Monday, December 10, 2012

Seasons Greetings II: Indoor and Outdoor

Welcome back to the second of the holiday episodes of Lost In the Farmer’s Market, today we have a short list of interesting plants that may make great gifts for those gardeners you know. But before I get into that, I would like to talk to you about a quick garden topic and explain the odd posting schedule. 
In case you are wondering why there was a double post today it is because the first post of the month was delayed with me buried in finals for the last two weeks. This post was intended to appear yesterday, and so both are posted back-to-back in chronological order so no one misses out on anything. That said lets get on with the garden stuff.

I’ve said it before but it bears repeating, every square inch of your gardening space is home to something. And those things play a critical role in the balance of your garden. Your actions can ensure the proper balance of the soil, growth of your plants and the long-term health of the micro-climate that is composed of your yard. If you are being mindful of the way in which you garden you should then have no problem attracting beneficial creatures and making sure that your soil is productive and well balanced.

## Requirements
a) Repeat the blog post word for word, everything from "Welcome back to" down to "the garden stuff.".
b) Does the blog post agree with each statement? (i) This post was meant to go up the day before it did. (ii) The first post of the month was held back by a holiday trip. (iii) Some parts of a gardening space are home to nothing at all.

## Entries

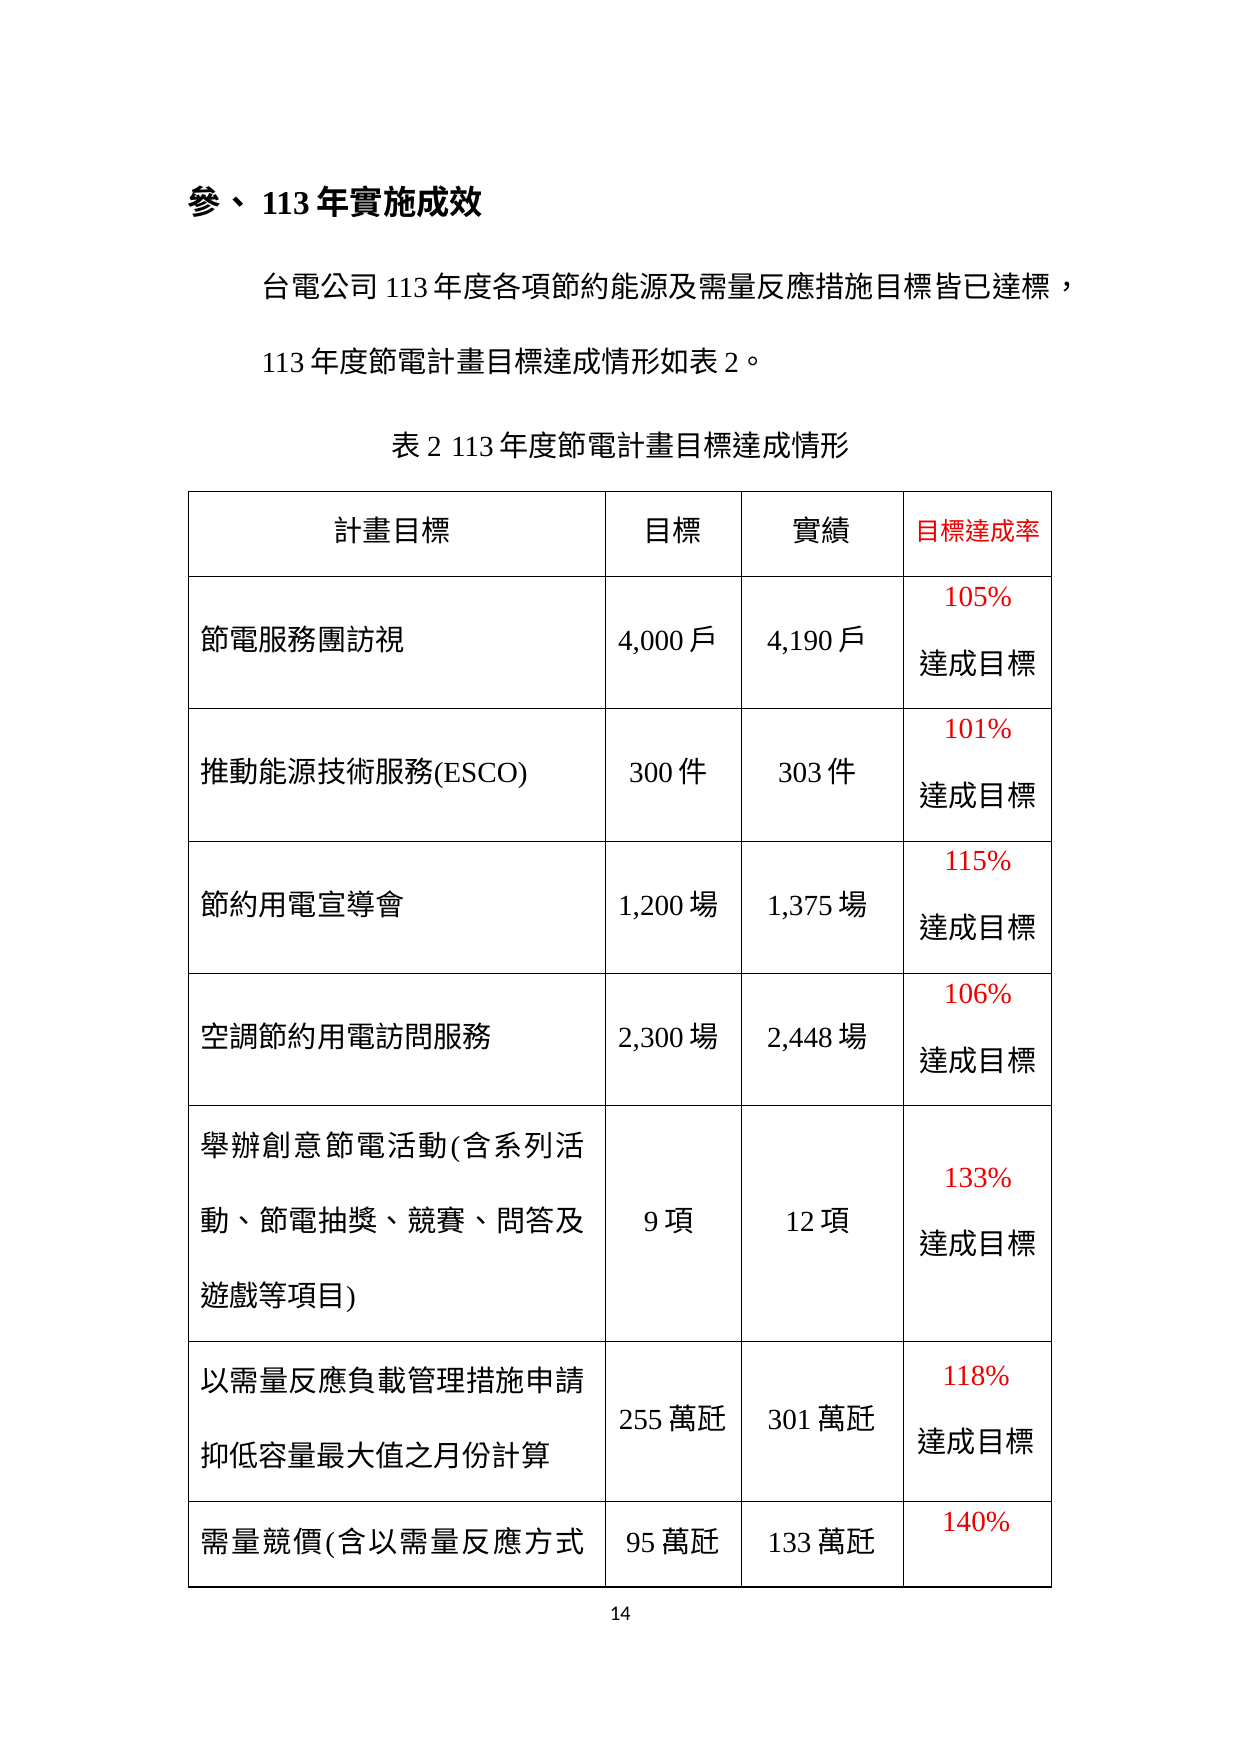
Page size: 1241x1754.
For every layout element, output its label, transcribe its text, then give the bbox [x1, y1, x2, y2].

table_header 計畫目標 [189, 492, 605, 576]
table_cell 舉辦創意節電活動(含系列活動、節電抽獎、競賽、問答及遊戲等項目) [189, 1106, 605, 1341]
table_cell 105% 達成目標 [904, 577, 1051, 708]
table_cell 303件 [742, 709, 903, 841]
table_cell 300件 [606, 709, 741, 841]
table_cell 301萬瓩 [742, 1342, 903, 1501]
table_cell 133% 達成目標 [904, 1106, 1051, 1341]
table_cell 空調節約用電訪問服務 [189, 974, 605, 1105]
table_cell 2,448場 [742, 974, 903, 1105]
table_cell 118% 達成目標 [904, 1342, 1051, 1501]
table_cell 推動能源技術服務(ESCO) [189, 709, 605, 841]
table_cell 12項 [742, 1106, 903, 1341]
table_cell 133萬瓩 [742, 1502, 903, 1586]
table_header 目標 [606, 492, 741, 576]
subtitle 113年實施成效 [187, 162, 1053, 237]
table_cell 140% [904, 1502, 1051, 1586]
table_header 目標達成率 [904, 492, 1051, 576]
table_cell 115% 達成目標 [904, 842, 1051, 973]
table_cell 255萬瓩 [606, 1342, 741, 1501]
table_cell 95萬瓩 [606, 1502, 741, 1586]
table_cell 2,300場 [606, 974, 741, 1105]
table_cell 節約用電宣導會 [189, 842, 605, 973]
table_cell 1,200場 [606, 842, 741, 973]
text 表 2 113年度節電計畫目標達成情形 [187, 406, 1053, 481]
table_cell 4,190戶 [742, 577, 903, 708]
table_cell 9項 [606, 1106, 741, 1341]
table_cell 4,000戶 [606, 577, 741, 708]
list 台電公司113年度各項節約能源及需量反應措施目標皆已達標，113年度節電計畫目標達成情形如表2。 [261, 247, 1053, 397]
table_cell 1,375場 [742, 842, 903, 973]
table_cell 需量競價(含以需量反應方式 [189, 1502, 605, 1586]
table_header 實績 [742, 492, 903, 576]
table_cell 101% 達成目標 [904, 709, 1051, 841]
table_cell 節電服務團訪視 [189, 577, 605, 708]
table_cell 106% 達成目標 [904, 974, 1051, 1105]
table_cell 以需量反應負載管理措施申請抑低容量最大值之月份計算 [189, 1342, 605, 1501]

## Answers given
a)
Welcome back to the second of the holiday episodes of Lost In the Farmer’s Market, today we have a short list of interesting plants that may make great gifts for those gardeners you know. But before I get into that, I would like to talk to you about a quick garden topic and explain the odd posting schedule. 
In case you are wondering why there was a double post today it is because the first post of the month was delayed with me buried in finals for the last two weeks. This post was intended to appear yesterday, and so both are posted back-to-back in chronological order so no one misses out on anything. That said lets get on with the garden stuff.

b)
(i) Yes: "This post was intended to appear yesterday"
(ii) No: "the first post of the month was delayed with me buried in finals for the last two weeks"
(iii) No: "every square inch of your gardening space is home to something"